Brasília – O Sistema Único de Saúde (SUS) iniciou a distribuição da insulina glargina, um análogo de ação prolongada considerado um avanço no tratamento do diabetes. A decisão representa uma mudança histórica na política pública de saúde, já que até então a rede oferecia principalmente a insulina humana NPH, de ação intermediária.
Por que é um avanço
A insulina glargina se diferencia por manter níveis mais estáveis de glicose ao longo do dia, com duração de até 24 horas. Isso permite que o paciente faça apenas uma aplicação diária, em contraste com as duas ou três doses necessárias da NPH.
Essa característica traz benefícios diretos:
- Maior adesão ao tratamento: menos aplicações facilitam a rotina e reduzem falhas no uso.
- Redução de hipoglicemias: a liberação contínua diminui os picos e quedas bruscas de glicose.

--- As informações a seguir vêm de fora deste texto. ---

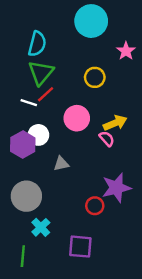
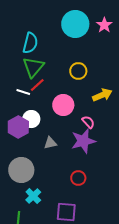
pink star: (126, 51) -> (104, 25), moved
yellow arrow: (115, 123) -> (102, 95), moved
purple star: (116, 188) -> (83, 141), moved

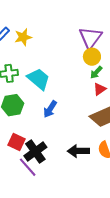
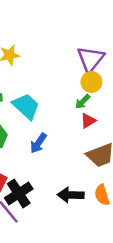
green arrow: (96, 72) -> (83, 102), moved
red triangle: (100, 89) -> (88, 121), moved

- Qualidade de vida: pacientes relatam mais segurança e menos ansiedade em relação ao controle da doença.
Público prioritário
Segundo o Ministério da Saúde, a distribuição começou em fevereiro de 2026, com prioridade para crianças, adolescentes e idosos acima de 80 anos. A expectativa é ampliar gradualmente o acesso para outros grupos, conforme a capacidade de fornecimento.
Comparativo entre NPH e Glargina
| Característica | Insulina NPH | Insulina Glargina |
|---|---|---|
| Duração da ação | ~8 horas | 18–24 horas |
| Número de aplicações | 2 a 3 vezes/dia | 1 vez/dia |
| Estabilidade da glicose | Oscilações frequentes | Níveis mais estáveis |
| Risco de hipoglicemia | Maior | Menor |
| Adesão ao tratamento | Mais difícil | Facilitada |
Impacto esperado
Especialistas avaliam que, embora o custo da glargina seja superior ao da NPH, o investimento compensa pela redução de complicações e menos internações hospitalares. Além disso, o acesso gratuito pelo SUS democratiza um medicamento que antes estava restrito a quem podia pagar por planos de saúde ou compra particular.

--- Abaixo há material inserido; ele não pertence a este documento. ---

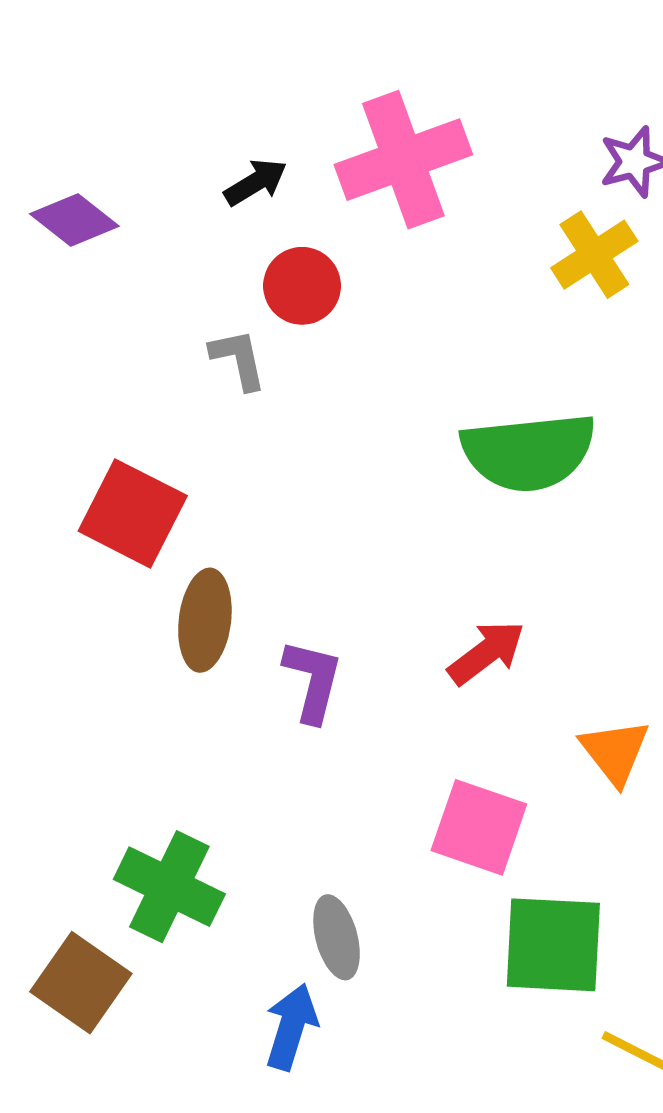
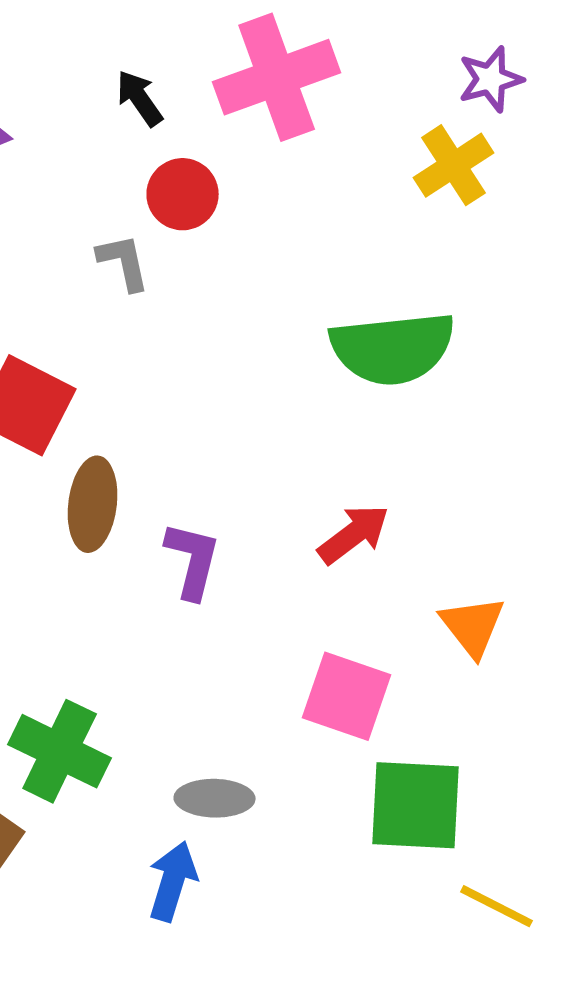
black arrow: (256, 182) -> (140, 98), turned -94
gray ellipse: (337, 937) -> (215, 798), turned -74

O desafio da implementação
A transição exige treinamento das equipes médicas e campanhas de orientação para pacientes, garantindo o uso correto da nova insulina. O Ministério da Saúde aposta que, com o tempo, o impacto positivo será sentido tanto na vida dos pacientes quanto na economia do sistema público.
A chegada da insulina glargina ao SUS é mais do que uma atualização terapêutica: é um marco de equidade e modernização no tratamento do diabetes no Brasil, aproximando o país das melhores práticas internacionais.